## [ENTRIES SHOWN]
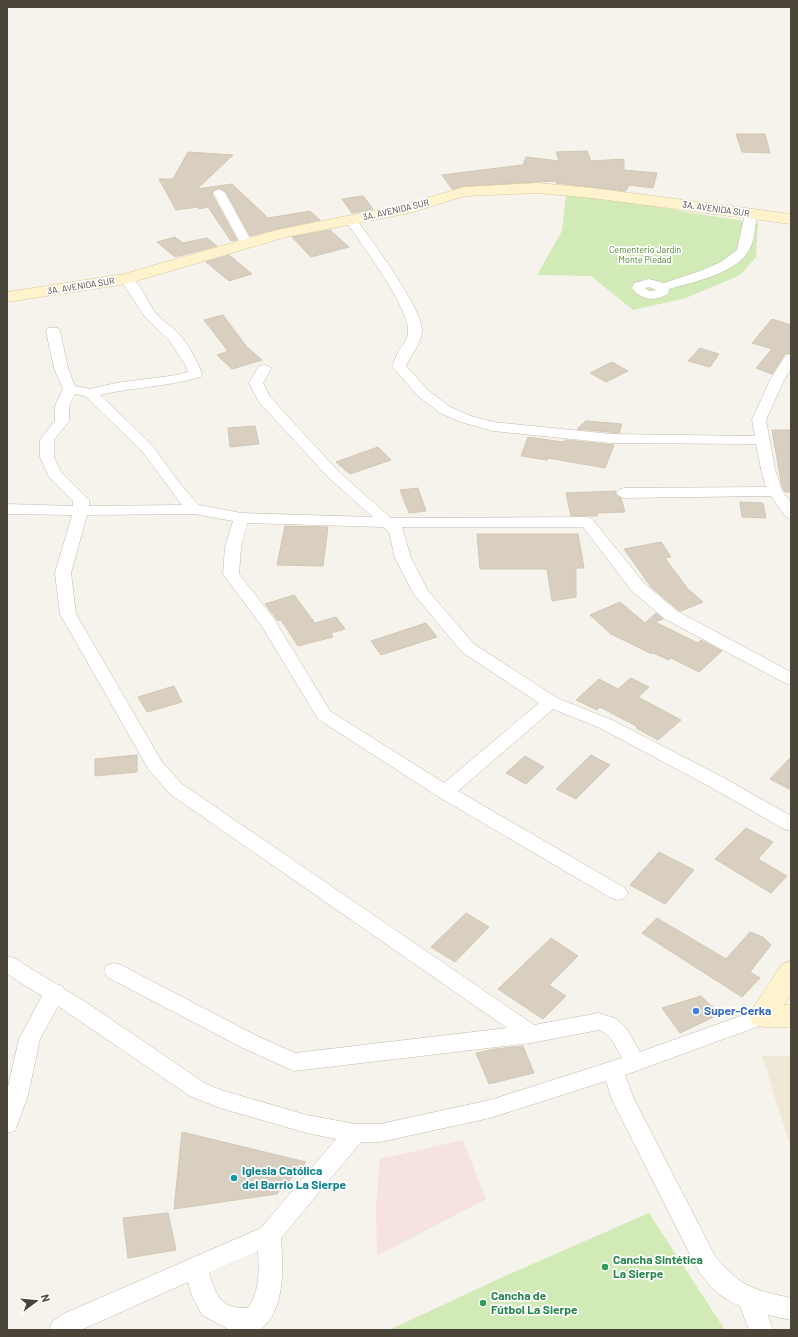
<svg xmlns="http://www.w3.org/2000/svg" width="798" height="1337" viewBox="0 0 798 1337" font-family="Barlow,sans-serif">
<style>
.education{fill:#efe8d6}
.medical{fill:#f6e3e0}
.green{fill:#d2eab5}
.building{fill:#d8cfc1;stroke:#d3c7b4}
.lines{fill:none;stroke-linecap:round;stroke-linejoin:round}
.street-casing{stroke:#c2bbae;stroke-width:1}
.secondary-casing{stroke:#d6c79b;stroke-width:1}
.street{fill:#fff;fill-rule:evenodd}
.secondary{fill:#fff3cd;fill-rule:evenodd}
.shop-dot{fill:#3f7fe0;stroke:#fff;stroke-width:1.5}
.culture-dot{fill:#0f9aa8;stroke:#fff;stroke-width:1.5}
.leisure-dot{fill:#2e9e5b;stroke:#fff;stroke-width:1.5}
.labels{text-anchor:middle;stroke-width:3.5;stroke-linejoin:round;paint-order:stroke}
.far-street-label{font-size:9px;fill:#4b4439;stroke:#fff}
.far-park-label{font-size:9px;fill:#4a7f2a;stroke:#fff}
.near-shop-label{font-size:12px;font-weight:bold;fill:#366cbe;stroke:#fff;text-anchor:start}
.near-culture-label{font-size:12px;font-weight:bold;fill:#0d838f;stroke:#fff;text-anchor:start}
.near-leisure-label{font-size:12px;font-weight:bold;fill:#27864d;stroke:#fff;text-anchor:start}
</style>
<rect width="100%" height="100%" fill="#f6f3ec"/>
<!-- education -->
<polygon class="education" points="762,1056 791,1056 791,1148"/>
<!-- medical -->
<polygon class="medical" points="463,1140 486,1199 377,1256 376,1206 380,1159"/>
<!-- green -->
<g class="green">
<polygon points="566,195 632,202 692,213 758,223 756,257 740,275 686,298 633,310 591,276 537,275 562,231"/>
<polygon points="649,1213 725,1330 389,1330 505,1276"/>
</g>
<!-- building -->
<g class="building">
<polygon points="736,134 765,134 770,153 742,152"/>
<polygon points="587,151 591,161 624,159 624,170 657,173 653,188 629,185 626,191 556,183 556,181 464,186 452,189 442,175 523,165 526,157 559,161 556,152"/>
<polygon points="188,152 233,155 197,189 232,184 268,218 310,211 320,220 277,229 250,236 226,192 218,188 214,190 212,194 237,240 231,241 208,207 199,209 198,207 176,210 159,179 173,179"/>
<polygon points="363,196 373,209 352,213 342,199"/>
<polygon points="330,230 349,247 311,257 292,237"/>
<polygon points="175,237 183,243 207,238 217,246 175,257 157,242"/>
<polygon points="229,255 252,274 229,281 206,262"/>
<polygon points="223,315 246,346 262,360 232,369 217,355 228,351 204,320"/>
<polygon points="772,319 791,325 791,353 785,354 772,374 756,368 772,349 752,343"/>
<polygon points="700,348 719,354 710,367 688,361"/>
<polygon points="612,362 628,371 606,382 590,373"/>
<polygon points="586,421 622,424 619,433 577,429"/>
<polygon points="255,426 259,444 230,447 228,428"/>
<polygon points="772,430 791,430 791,492 785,492 782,487"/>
<polygon points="528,437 563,442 566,440 614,445 605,468 548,458 547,460 521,456"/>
<polygon points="378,447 391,460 350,474 336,462"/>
<polygon points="418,488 426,511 409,513 400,490"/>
<polygon points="616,491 615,494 621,498 625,512 597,513 598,516 571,516 566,493"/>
<polygon points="740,502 763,503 766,518 742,517"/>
<polygon points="285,526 328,527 323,566 277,565"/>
<polygon points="477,534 578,534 584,568 576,568 576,597 552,601 547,569 480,569"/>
<polygon points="661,542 671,557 665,558 688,589 703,602 681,611 678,610 651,587 624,549"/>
<polygon points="294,595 315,623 336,617 345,629 331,633 333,637 298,646 281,620 278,621 265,604"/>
<polygon points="620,602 645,623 656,613 663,619 655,622 698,643 701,640 722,651 699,672 671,658 669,660 653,653 652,654 611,634 590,615"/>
<polygon points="426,623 437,637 381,655 371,641"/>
<polygon points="631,678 649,687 638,697 681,720 658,740 636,728 638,727 600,707 597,710 576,700 599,679 618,689"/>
<polygon points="174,686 182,702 147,712 138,697"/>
<polygon points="137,755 137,772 95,776 95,759"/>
<polygon points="591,755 610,765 576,799 556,789"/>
<polygon points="525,756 544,767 526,784 506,773"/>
<polygon points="791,757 791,790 770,779"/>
<polygon points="746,828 773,842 758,859 787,876 771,893 715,859"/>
<polygon points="659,852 694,870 665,904 630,885"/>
<polygon points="466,913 489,927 455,962 431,947"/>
<polygon points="657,918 726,959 750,932 763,937 771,945 750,972 760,978 742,997 642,933"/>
<polygon points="551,938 578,956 549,985 566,996 543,1019 498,989"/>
<polygon points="701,996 720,1014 680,1033 662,1008"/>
<polygon points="523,1046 534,1073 489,1084 476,1053 495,1049"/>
<polygon points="182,1132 306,1162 277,1194 174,1209"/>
<polygon points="168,1213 176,1250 128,1258 123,1218"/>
</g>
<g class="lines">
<defs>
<g id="street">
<polygon points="219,189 223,191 225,193 253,244 251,247 243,247 241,244 213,193 215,191"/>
<path d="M751,210L755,211L757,214C755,226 755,240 749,250C736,274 693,282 669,289L668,294C655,302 640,300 632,288L634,283L649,279L664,283L700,271L721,262L737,250L745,214L747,211ZM650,287L656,290L649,291L645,288Z"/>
<path d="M351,216L355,217C371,240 421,306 422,330C422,343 411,354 406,366L428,390L450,407L471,416L493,422L611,434L755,436L752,420L770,380L786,355L791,354V369L784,380L766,420L775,469L782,491L791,503V519L786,517L771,496L624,498L619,496L616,493L619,490L624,488L766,487L761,469L756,444L611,443L493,431L461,422L440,413L418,396L392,366C394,361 396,356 398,352C403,343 408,342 408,331C409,307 360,242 345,220L347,217Z"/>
<path d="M126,275C139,279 147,300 154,311C161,320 171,326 179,334C188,345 198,361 202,374L200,377C167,387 133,387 100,395L152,445L181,485L199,505L241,513L373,517L329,478L259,402L249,383L259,366L264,365L269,366L271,369L263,383L270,397L339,472L391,518L587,517L592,519L644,583L677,611L791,672V685L785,683L665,619L632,591L583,527H402L411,558L428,591L474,644L557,698L612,720L726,779L791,816V831L784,829L714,789L600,728L553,709L458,791L625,888L628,893L625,898L618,900L611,898L439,797L318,719L261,625L223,574L225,547L233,521L194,514L87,515L71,573L76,614L162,762L182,784L534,1025L599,1013L617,1019L626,1028L640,1052L763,1008L770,1010L773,1016L770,1022L625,1075L634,1099L715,1256C740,1287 754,1290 791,1298V1320L768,1315L773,1330H749L740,1306C722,1299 710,1287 699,1272L612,1100L606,1081L490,1118L380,1142H361L281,1238C283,1267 286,1309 260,1330H230L202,1315L192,1296L188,1282L81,1330H49L52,1322L63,1314L261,1228L336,1139L307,1133L220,1108L190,1096L58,1006L40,1039L28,1095L15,1131L7,1133V1091L19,1039L42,996L7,974V956L14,958L56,984L62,986L64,989L90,1005L206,1084L224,1091L307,1115L355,1124H380L490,1100L622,1058C616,1048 611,1034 599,1030L531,1043L294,1071L243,1048L107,977L104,971L107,965L114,963L121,965L257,1036L295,1053L507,1028L170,794L149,770L60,614L55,573L72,515L7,514V504L73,506V501L49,477L40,457V440L55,421V406L63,389L54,368L46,331L48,328H58L60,331L68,368L75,386L90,389L116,383L177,375L188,372L186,366L169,340L145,317L120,279L122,276ZM75,394L85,396L142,451L182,505L89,506V500L61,472L54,457V440L69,421V406ZM247,523L383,527L389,532L395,558L413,593L462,652L539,703L444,783L330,711L274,619L239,574L241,547ZM258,1251C259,1271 260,1291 248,1308C221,1309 216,1296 209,1273Z"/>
</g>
<g id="secondary">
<polygon points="538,183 592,188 791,214 791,224 592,198 538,193 465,196 409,213 286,237 126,284 7,302 7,292 124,274 277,230 407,204 464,187"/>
<polygon points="791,961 791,994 784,1005 791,1005 791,1027 763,1027 753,1024 749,1016 753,1008 782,964"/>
</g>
</defs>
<!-- street casing -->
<use href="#street" class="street-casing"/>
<!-- secondary casing -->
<use href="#secondary" class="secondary-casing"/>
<!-- street -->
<use href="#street" class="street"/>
<!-- secondary -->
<use href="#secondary" class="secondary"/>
</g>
<!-- markers -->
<circle class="shop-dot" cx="696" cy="1011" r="4"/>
<circle class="culture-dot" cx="234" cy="1178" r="4"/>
<g class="leisure-dot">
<circle cx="605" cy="1267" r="4"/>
<circle cx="483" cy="1303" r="4"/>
</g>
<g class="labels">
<!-- far-street labels -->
<g class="far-street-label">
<text transform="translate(716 209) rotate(8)" y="3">3A. AVENIDA SUR</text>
<text transform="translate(396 210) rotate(-13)" y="3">3A. AVENIDA SUR</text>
<text transform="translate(81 286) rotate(-9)" y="3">3A. AVENIDA SUR</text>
</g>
<!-- far-park labels -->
<g class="far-park-label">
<text x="645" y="253">Cementerio Jardín<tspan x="645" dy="10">Monte Piedad</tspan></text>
</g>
<!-- near-shop labels -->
<g class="near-shop-label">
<text x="704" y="1015">Super-Cerka</text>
</g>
<!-- near-culture labels -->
<g class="near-culture-label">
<text x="242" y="1175">Iglesia Católica<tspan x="242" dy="14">del Barrio La Sierpe</tspan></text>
</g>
<!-- near-leisure labels -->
<g class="near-leisure-label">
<text x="613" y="1264">Cancha Sintética<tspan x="613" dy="14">La Sierpe</tspan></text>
<text x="491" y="1300">Cancha de<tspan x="491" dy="14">Fútbol La Sierpe</tspan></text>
</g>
</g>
<!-- border -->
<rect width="798" height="1337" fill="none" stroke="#4b4439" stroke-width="16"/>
<!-- north arrow -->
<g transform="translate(36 1301) rotate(74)" stroke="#ffffff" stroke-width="3" paint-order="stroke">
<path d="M0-3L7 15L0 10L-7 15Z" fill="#4b4439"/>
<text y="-6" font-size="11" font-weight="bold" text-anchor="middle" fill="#4b4439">N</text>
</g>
</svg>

## [TASK BRIEF]
Look through the data above and return each line where the string "rule" occurs.

## [REPLY]
.street{fill:#fff;fill-rule:evenodd}
.secondary{fill:#fff3cd;fill-rule:evenodd}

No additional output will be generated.